All this started one day when Julie was out delivering mail in Mayport. She saw a skinny boy, who looked hungry.
She offered him a peanut butter and jelly sandwich and he got excited. The boy told Julie, "Now I can eat today."
Julie couldn't believe this was in Jacksonville.
It wasn't a foreign country. It was on her own mail route.
What happened after that has inspired our selection committee to award Julie one of our 12 Who Care Volunteer Community Service Awards.
Julie now goes back up and down her old mail route and gives blue jeans, toys, cookies and anything else she can collect to needy folks.
Julie's been known to get up before the crack of dawn so she can be at grocery stores when they give away bread. She's spent all night at hospitals with families not even related to her.
We asked James, a father in Mayport, "Can you believe she walks around and does all this?"
James, who's not employed right now, said immediately, "I can because of her faith."
Julie's husband is pastor at Oak Harbor Baptist Church in Mayport. She says the Bible is her instruction book. She says God tells us to "entertain strangers because they might be angels, and if they ask for bread, don't give them a rock."
Julie believes God put her on the mail route to show her the people who needed help. After she gave up her job at the post office, her husband wound up becoming the full-time pastor, in turn, making more money.
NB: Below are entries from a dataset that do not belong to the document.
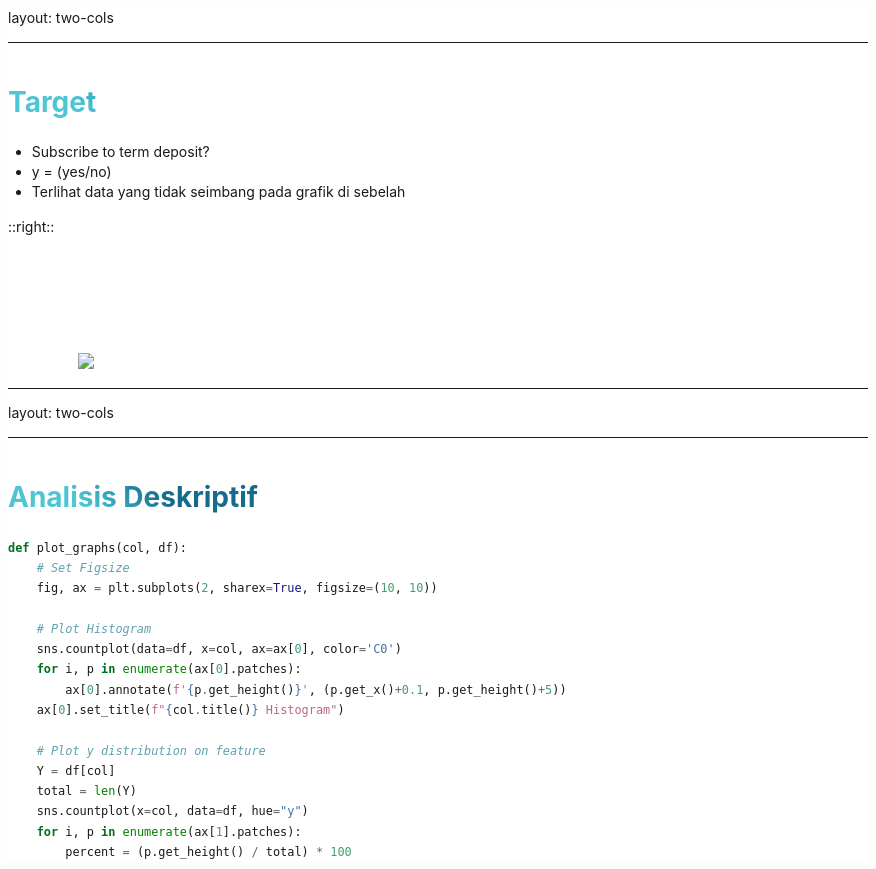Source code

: layout: two-cols

---

<div
  v-if="$slidev.nav.currentPage === 5"
  v-motion
  :initial="{ x: 80 }"
  :enter="{ x: 0 }">
  <h1>Target</h1>
</div>

-   Subscribe to term deposit?
-   y = (yes/no)
- Terlihat data yang tidak seimbang pada grafik di sebelah

::right::

<br>
<br>
<br>
<br>
<br>
<img style="margin-left:70px;" border="rounded" src="/images/y_percent.png" width="300">

<style>
  h1 {
    background-color: #2B90B6;
    background-image: linear-gradient(45deg, #4EC5D4 10%, #146b8c 20%);
    background-size: 100%;
    -webkit-background-clip: text;
    -moz-background-clip: text;
    -webkit-text-fill-color: transparent; 
    -moz-text-fill-color: transparent;
  }
</style>

---
layout: two-cols

---

<div
  v-if="$slidev.nav.currentPage === 6"
  v-motion
  :initial="{ x: 80 }"
  :enter="{ x: 0 }">
  <h1>Analisis Deskriptif</h1>
</div>

```python {all|1-4|1-9|all}
def plot_graphs(col, df):
    # Set Figsize
    fig, ax = plt.subplots(2, sharex=True, figsize=(10, 10))

    # Plot Histogram
    sns.countplot(data=df, x=col, ax=ax[0], color='C0')
    for i, p in enumerate(ax[0].patches):
        ax[0].annotate(f'{p.get_height()}', (p.get_x()+0.1, p.get_height()+5))
    ax[0].set_title(f"{col.title()} Histogram")

    # Plot y distribution on feature
    Y = df[col]
    total = len(Y)
    sns.countplot(x=col, data=df, hue="y")
    for i, p in enumerate(ax[1].patches):
        percent = (p.get_height() / total) * 100
```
She says God had things worked out perfectly.
One lady Julie stops by often to see is Miss Emma. She's 93. Every morning Miss Emma rakes her yard, every square foot of it. There's no grass, just dirt and plants she's grown from cuttings.
Miss Emma is proud of her home and Julie is there to say, "Oh, Miss Emma. Your yard is gorgeous."
As she drives away, Julie waves and says, "Goodbye, Miss Emma! I love you!"
It's the belief in human dignity which propels Julie to stop and give what she can. She visits with folks many people wouldn't even wave to heading down the street.
One man, who received a big stack of blue jeans from Julie, said, "She's the Mayport angel."
It would be hard to argue with that.
For her work in lifting people to the level of dignity they deserve, First Coast News is proud to award Julie Crews one of our 12 Who Care Awards for 2007.
By the way, Julie is so humble she first tried to refuse the award. Her husband finally convinced her to accept it. But she still says, "I'm the least of your twelve. I'm nothing special. I'm really not."